===== PAGINAFRAGMENT =====

Vragensteller Vandromme bleef alleszins wat bezorgd over de precieze doelen van de centrale toetsen. Hun nut als kwaliteitsinstrument voor scholen was één zaak, de score van een individuele leerling gebruiken bij bijvoorbeeld studieoriëntering een andere. Het eindoordeel over een leerling moest een zaak blijven van de klassenraad, aldus Vandromme. Heel terecht! Toen ik vervolgens de repliek van vragensteller Daniëls hoorde, dacht ik aanvankelijk dat hij (en zijn partij) net wel naar een soortement écht centraal examen wilde evolueren. Hij kwam overigens eerst nog met een hypothetisch statement “u mag die resultaten niet gebruiken bij het oordeel over een individuele leerling”, dat niemand zo gezegd of bedoeld had. Maar als men goed naar Daniëls en de minister nadien luisterde, zeiden zij én Vandromme finaal eigenlijk wel hetzelfde. Het argument van de minister over dat als enige nog links rijden was, behalve een leuke woordspeling, wel zwak, vond ik, maar dat terzijde. Tijdens de eerste edities van bv. PISA hadden wij dit soort proeven ook niet en dat weerhield ons er toen niet van om heel goed te scoren. Toegegeven, er zijn intussen knipperlichten aangegaan, maar we gaan die niet uit krijgen met deze proeven, wat uiteraard niet impliceert dat ze nutteloos zouden zijn. Ook de slotwoorden van de twee vragenstellers overtuigden mij ervan dat zij beiden hetzelfde bedoelden en zich bewust waren van mogelijke gevaren met die proeven die alleszins vermeden moesten worden. Met gezond verstand zal dat geen probleem zijn, vermoed ik…hoop ik.

=====

• _OPDRACHT_: Leg uit waarom de schrijver van het stuk over de centrale toetsen het argument van de minister over links rijden zwak vindt.

===== AANGELEVERDE GEGEVENS =====

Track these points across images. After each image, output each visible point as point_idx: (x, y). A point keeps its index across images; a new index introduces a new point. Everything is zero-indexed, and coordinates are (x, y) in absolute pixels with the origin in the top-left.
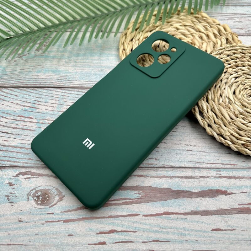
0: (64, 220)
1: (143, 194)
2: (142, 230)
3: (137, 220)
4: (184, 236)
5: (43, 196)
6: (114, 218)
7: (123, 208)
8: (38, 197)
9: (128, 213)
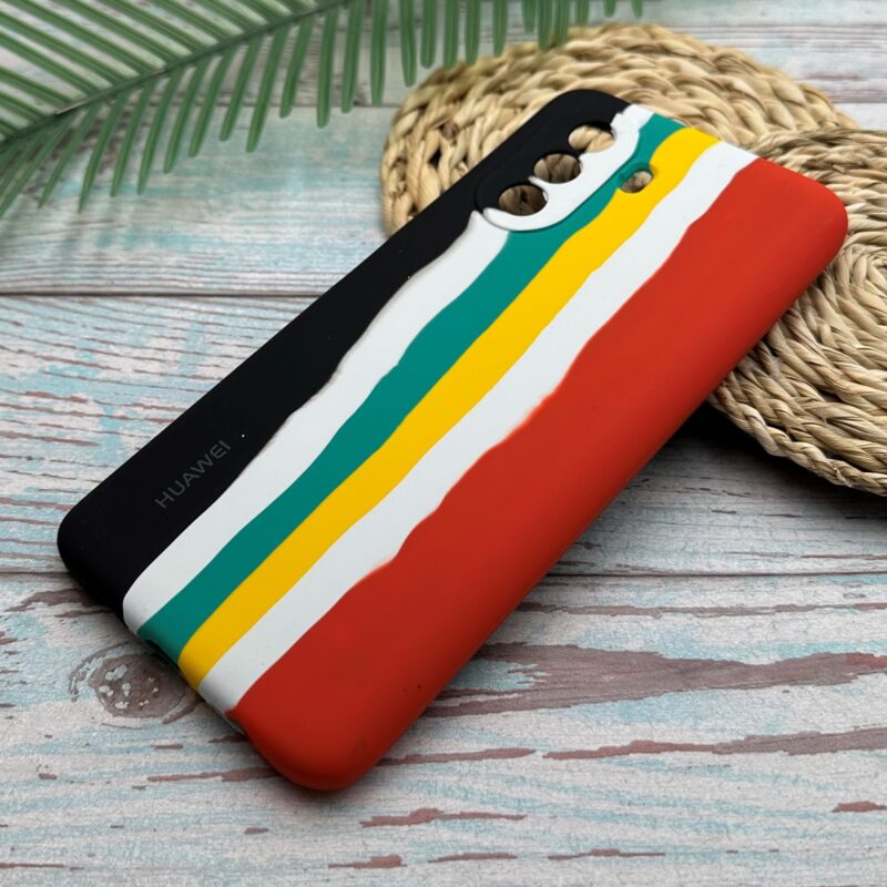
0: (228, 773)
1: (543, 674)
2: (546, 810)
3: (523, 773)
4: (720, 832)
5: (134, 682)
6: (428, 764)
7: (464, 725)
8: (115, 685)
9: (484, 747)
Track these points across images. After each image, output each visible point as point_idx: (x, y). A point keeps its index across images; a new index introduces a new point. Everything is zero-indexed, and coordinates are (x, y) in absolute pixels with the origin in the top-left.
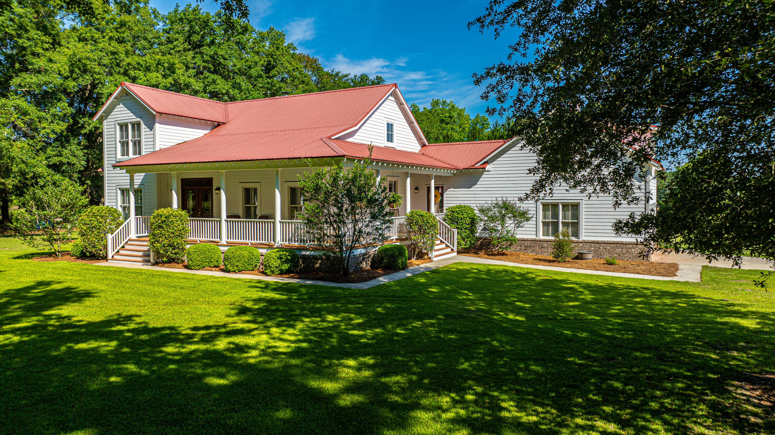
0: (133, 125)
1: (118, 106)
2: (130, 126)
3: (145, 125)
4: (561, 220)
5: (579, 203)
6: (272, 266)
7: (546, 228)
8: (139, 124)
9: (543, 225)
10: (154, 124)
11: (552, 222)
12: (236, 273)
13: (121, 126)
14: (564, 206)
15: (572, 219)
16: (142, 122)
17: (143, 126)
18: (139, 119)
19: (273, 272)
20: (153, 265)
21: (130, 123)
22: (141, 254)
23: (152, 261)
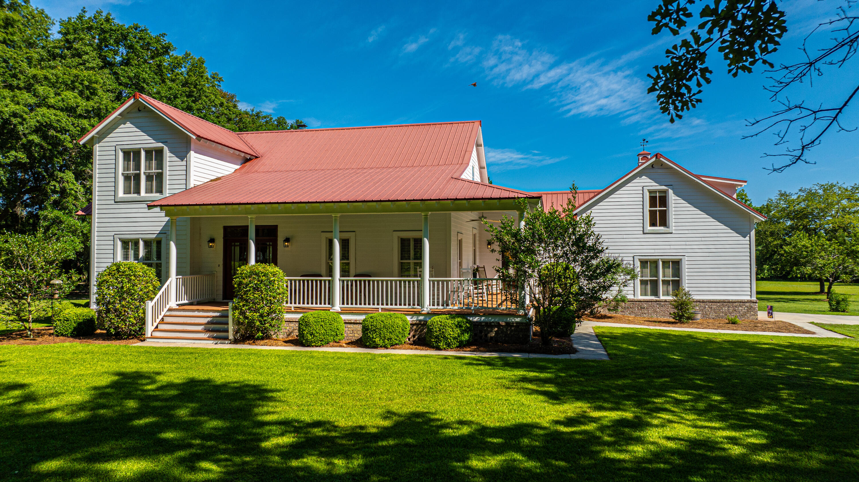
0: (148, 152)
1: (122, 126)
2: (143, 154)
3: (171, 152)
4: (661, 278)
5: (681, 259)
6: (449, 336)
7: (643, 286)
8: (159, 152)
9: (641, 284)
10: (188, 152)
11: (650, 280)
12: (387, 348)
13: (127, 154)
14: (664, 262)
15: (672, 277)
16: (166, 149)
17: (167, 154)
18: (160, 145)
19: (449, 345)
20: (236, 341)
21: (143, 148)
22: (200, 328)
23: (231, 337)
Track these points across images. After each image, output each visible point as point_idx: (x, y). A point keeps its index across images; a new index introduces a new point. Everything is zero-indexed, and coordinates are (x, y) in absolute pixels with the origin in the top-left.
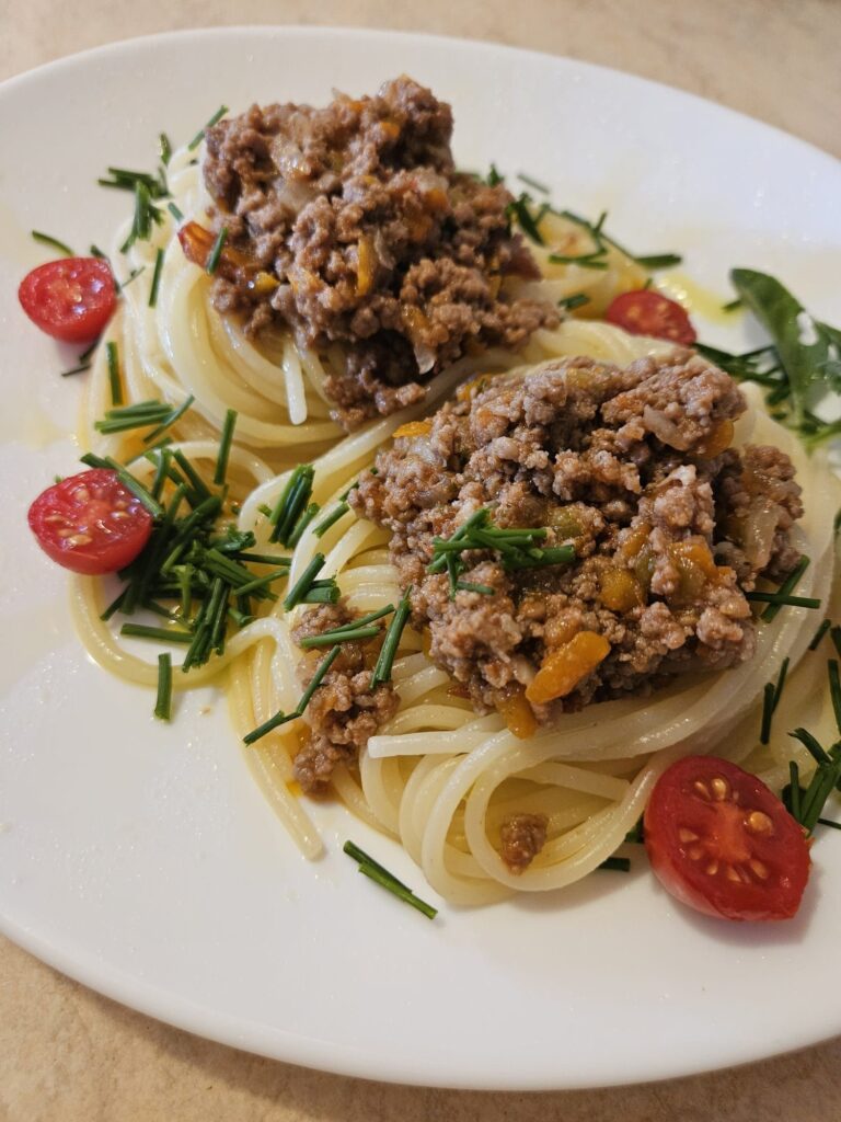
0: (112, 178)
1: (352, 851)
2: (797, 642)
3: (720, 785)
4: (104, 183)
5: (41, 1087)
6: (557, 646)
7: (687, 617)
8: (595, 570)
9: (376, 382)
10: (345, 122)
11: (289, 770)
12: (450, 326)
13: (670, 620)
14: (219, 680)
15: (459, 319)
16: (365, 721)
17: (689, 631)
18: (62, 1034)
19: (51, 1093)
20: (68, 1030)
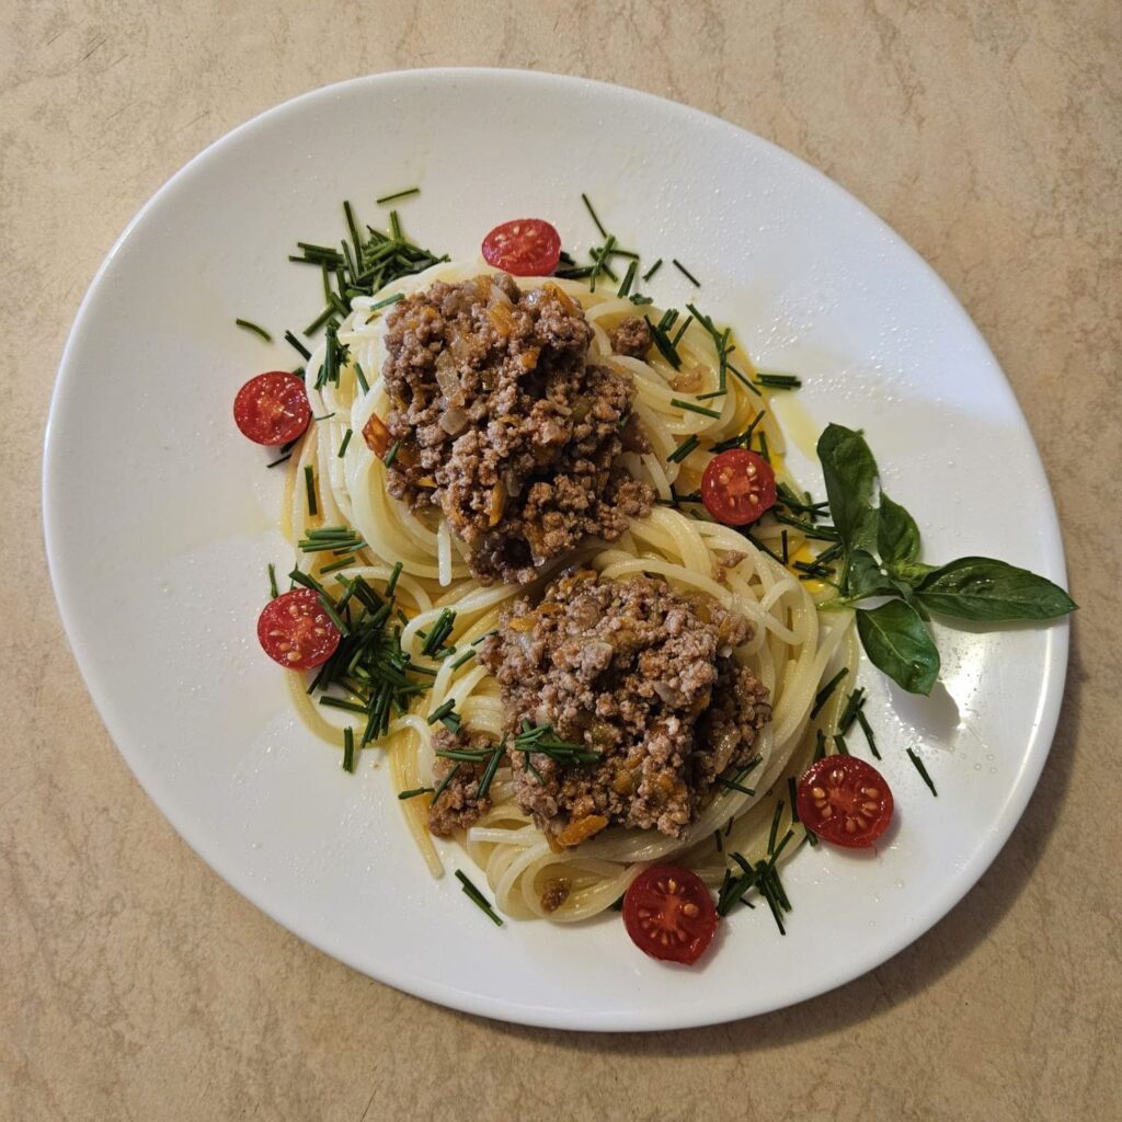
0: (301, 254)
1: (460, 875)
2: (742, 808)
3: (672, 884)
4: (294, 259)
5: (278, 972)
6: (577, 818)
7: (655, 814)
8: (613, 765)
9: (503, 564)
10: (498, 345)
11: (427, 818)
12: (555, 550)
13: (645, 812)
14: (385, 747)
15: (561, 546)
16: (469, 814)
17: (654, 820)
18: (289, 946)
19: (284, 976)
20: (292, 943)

=====

• _OPLOSSING_: Bij de eerste edities van bijvoorbeeld PISA waren er ook geen zulke proeven, en toch werd er toen heel goed gescoord. Er zijn intussen wel knipperlichten aangegaan, maar volgens de schrijver krijg je die met deze proeven niet uit. Dat betekent niet dat de proeven nutteloos zijn.